The program at the RDAM had us conduct the country's professional regional orchestras (like the one I had just left) up to 4-5 times a year, which is something every conducting student can only dream of. While this seems like a unequivocally positive thing, I have since learned that it is not. On the contrary, I think it has so far kept me from working with some of those orchestras (there are 4 orchestras in this country I have still not conducted professionally); work which my curriculum by now difinetely merits. Why? Because they saw us conduct at our worst; as clueless students and they resented it.
I usually like to say that orchestras are like elephants; they have a very thick skin and they never forget, so, I don't blame the orchestras that won't hire me anno 2005, but...hopefully, I'm a very different kind of conductor now...

On a sidenote it still worries me that, at the time, the academy could - and gladly would - claim they had the worlds best conducting program on account of this setup with the regional orchestras. In reality it meant that the more frequent conducting sessions with the student orchestra was a complete joke, simply because there was absolutely no pressure on the students to take it seriously, and the strings especially were notoriously unprepared and unaware. You could compare it to teaching someone how to drive using a soapbox car.
Also, these claims completely fall apart if any sort of scrutiny is applied when looking at what some of the conducting students from that time are now doing. With one possible exception (and I know it's definetely not been easy for him either), none of my fellow students from that time can claim to make a living from conducting.

This is not solely their fault or any testament to talent or lack thereof. It's a testament to the harsh reality of this business, to the incompetence and fiscal impotence of the educational system, and to the many misconceptions of our role as conductors.

Although I can personally now claim to be one of 10-15 people in this country making a living from conducting alone, the reality is I made more money as 'just' an orchestra musician, and I often want to scream to high heavens with anger and frustration at this business, at the work and - of course - at myself (!!).

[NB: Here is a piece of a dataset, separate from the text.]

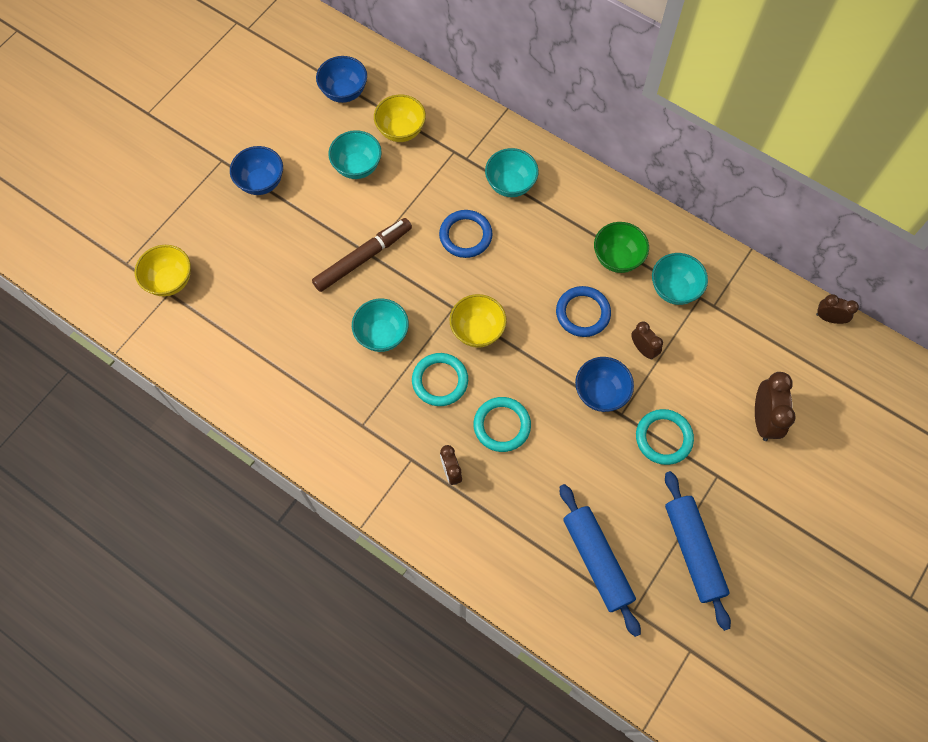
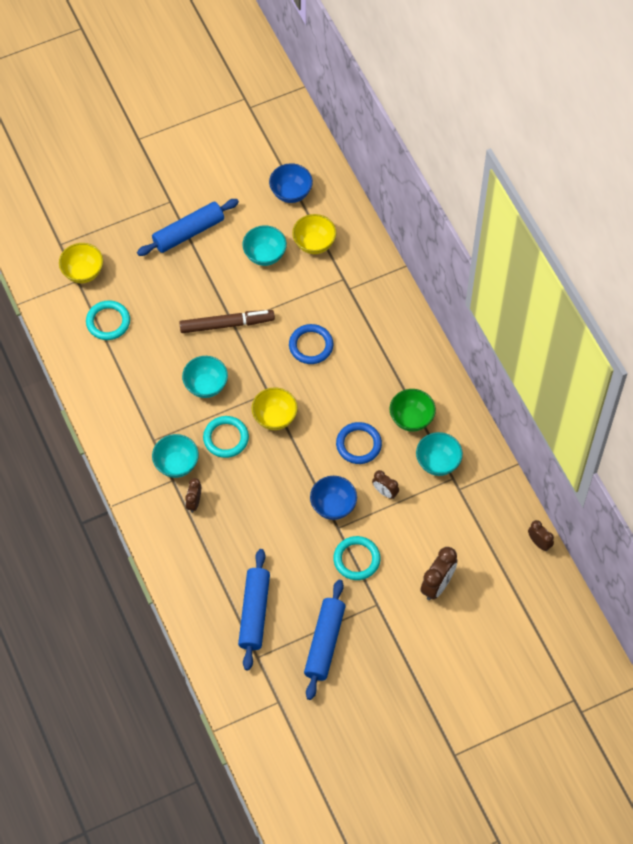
camera: 30 degrees right, 5 degrees down
blue bowl [230,146,283,195] -> blue rolling pin [137,199,239,256]
turquoise ring [474,397,531,452] -> turquoise ring moved to [86,300,130,340]
turquoise bowl [485,148,539,197] -> turquoise bowl moved to [152,434,199,478]
brown clock [631,322,663,360] -> brown clock turned 135 degrees clockwise [372,470,399,499]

Having written these lines, I realise there's much more to say. This is not a boring life to say the least, even if it is a frustrating one at times. So, stay tuned for more insights on what life can be like for a professional bread-and-butter conductor such as myself.

In two days I take off for New York as assistant conductor on this mini-tour with the Royal Danish Opera and I will try to blog on from over there, but in the meantime I leave you with this quote:
"Try everything once, except folkdancing and incest." - Sir Thomas Beecham.